::: RECORDS PROVIDED

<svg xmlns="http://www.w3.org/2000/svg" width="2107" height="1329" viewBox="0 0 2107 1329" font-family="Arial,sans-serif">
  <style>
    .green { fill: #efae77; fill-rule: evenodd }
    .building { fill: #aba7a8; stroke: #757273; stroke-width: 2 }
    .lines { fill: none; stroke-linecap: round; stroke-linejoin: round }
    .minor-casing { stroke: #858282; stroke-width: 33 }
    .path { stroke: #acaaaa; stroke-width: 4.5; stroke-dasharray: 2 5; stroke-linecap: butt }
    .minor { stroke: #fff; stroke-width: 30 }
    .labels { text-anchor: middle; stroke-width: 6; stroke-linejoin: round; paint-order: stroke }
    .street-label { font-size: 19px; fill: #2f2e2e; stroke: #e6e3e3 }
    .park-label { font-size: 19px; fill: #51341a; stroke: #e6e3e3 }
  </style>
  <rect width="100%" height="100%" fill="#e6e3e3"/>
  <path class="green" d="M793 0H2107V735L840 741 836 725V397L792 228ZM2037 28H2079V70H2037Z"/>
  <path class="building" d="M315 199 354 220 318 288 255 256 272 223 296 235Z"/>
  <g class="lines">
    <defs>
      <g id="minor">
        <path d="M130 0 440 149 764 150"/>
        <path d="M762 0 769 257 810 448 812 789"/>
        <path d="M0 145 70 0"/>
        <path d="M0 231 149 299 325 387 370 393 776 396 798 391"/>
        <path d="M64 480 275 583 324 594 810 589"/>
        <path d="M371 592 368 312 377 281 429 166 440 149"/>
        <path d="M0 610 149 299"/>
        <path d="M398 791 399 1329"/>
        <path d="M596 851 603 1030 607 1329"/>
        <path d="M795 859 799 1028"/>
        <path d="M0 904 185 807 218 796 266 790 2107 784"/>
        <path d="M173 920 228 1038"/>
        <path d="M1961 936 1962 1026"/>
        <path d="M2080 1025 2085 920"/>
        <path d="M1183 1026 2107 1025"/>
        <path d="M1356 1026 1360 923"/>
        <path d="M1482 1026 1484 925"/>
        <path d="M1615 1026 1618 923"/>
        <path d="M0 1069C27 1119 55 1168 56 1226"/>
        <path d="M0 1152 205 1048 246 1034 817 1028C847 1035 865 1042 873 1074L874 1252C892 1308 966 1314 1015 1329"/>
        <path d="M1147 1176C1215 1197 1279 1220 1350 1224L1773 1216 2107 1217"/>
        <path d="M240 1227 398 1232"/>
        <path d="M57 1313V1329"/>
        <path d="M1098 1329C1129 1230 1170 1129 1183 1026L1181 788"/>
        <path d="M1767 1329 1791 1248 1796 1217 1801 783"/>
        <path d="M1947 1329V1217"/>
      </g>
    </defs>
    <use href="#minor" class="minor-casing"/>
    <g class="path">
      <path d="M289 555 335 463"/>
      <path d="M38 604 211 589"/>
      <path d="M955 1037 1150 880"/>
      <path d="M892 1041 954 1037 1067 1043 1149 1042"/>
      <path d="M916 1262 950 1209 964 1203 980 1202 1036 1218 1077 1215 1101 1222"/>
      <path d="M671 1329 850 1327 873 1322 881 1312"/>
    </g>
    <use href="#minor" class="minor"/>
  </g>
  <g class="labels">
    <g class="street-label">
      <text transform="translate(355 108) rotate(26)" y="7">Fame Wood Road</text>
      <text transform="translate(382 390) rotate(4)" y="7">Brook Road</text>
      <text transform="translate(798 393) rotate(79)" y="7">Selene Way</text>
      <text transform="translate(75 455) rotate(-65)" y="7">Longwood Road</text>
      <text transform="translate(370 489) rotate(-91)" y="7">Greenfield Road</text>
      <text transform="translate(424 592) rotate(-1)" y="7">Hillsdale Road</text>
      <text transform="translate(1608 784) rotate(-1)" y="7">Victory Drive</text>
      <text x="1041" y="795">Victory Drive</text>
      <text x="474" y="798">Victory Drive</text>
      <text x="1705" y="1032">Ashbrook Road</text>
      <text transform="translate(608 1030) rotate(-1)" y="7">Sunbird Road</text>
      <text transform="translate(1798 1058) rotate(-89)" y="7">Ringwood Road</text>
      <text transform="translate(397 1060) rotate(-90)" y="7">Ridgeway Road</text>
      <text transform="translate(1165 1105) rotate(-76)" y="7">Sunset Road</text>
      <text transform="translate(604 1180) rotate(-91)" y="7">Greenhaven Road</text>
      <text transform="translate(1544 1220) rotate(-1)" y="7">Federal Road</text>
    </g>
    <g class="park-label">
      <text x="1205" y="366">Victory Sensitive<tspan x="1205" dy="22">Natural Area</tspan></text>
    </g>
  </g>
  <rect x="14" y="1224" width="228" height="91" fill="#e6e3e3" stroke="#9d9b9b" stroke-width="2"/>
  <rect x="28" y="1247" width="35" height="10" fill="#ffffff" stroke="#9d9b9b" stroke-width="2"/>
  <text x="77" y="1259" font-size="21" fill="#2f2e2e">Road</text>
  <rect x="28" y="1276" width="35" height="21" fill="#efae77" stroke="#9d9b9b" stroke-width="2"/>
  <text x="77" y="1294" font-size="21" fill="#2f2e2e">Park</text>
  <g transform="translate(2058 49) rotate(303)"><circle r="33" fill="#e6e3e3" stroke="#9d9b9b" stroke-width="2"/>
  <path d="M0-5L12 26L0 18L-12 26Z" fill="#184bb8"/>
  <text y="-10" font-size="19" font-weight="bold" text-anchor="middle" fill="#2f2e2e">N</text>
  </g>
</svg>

::::::

=== EXERCISE REQUIREMENTS ===
Every line with the word "lines" in it should be copied from the listing above.

=== ANSWER SPACE ===
    .lines { fill: none; stroke-linecap: round; stroke-linejoin: round }
  <g class="lines">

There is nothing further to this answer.